The short answer: They aren’t.
Unlike the recently passed bond, Proposition 3 did not go through the legislative process. Its $430 million in annual spending commitments over the next four decades will not need to go through the annual legislative budgeting cycle to ensure that the funds are going where the voters intended.
This scheme was devised as an initiative that is being funded, in part, by individuals and entities that are going to be receiving a share of the bond money. The pay-to-play aspect in itself should give voters ample reason to reject Prop. 3.
There are also good policy reasons to vote no.
One of the egregious examples cited by the Sierra Club, which opposes the initiative, is the $750 million for repairs of the Friant-Kern Canal. As the environmental organization noted, the damage was caused by subsidence caused by overpumping of aquifers. Such costs are traditionally covered by the beneficiaries. Instead, Prop. 3 shifts the burden to taxpayers.

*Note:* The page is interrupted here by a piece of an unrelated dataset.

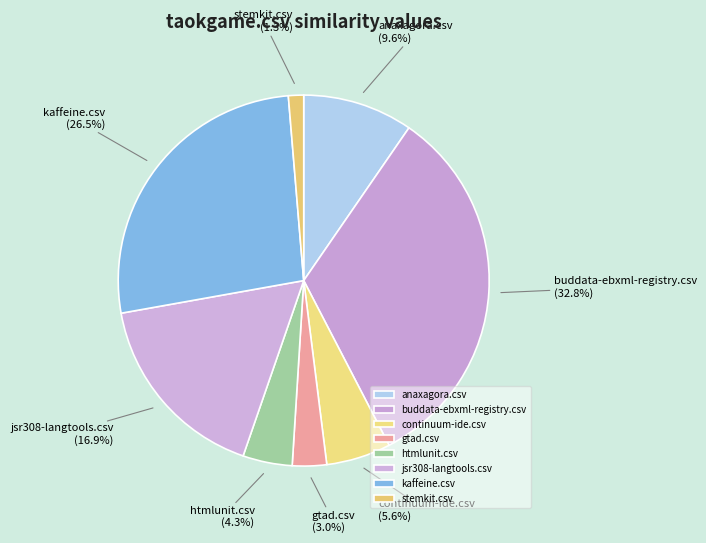

How many segments does this pie chart have?

8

As the Sierra Club acknowledged, the measure does include some worthwhile projects to ensure safe drinking water, habitat protection and watershed and fisheries improvements. But it also could result in funding of new or raised dams and agribusiness subsidies that many environmentalists loathe.
Voters defeated a similarly constructed pay-to-pay scheme by the architect of this measure, Gerald Meral, in 2002. That scheme (Proposition 51, rejected by 58.2 percent) would have diverted 30 percent of the state’s sales tax revenue from vehicle sales and leases into a fund distributed outside the normal budgeting process, showering largesse on big contributors to the campaign.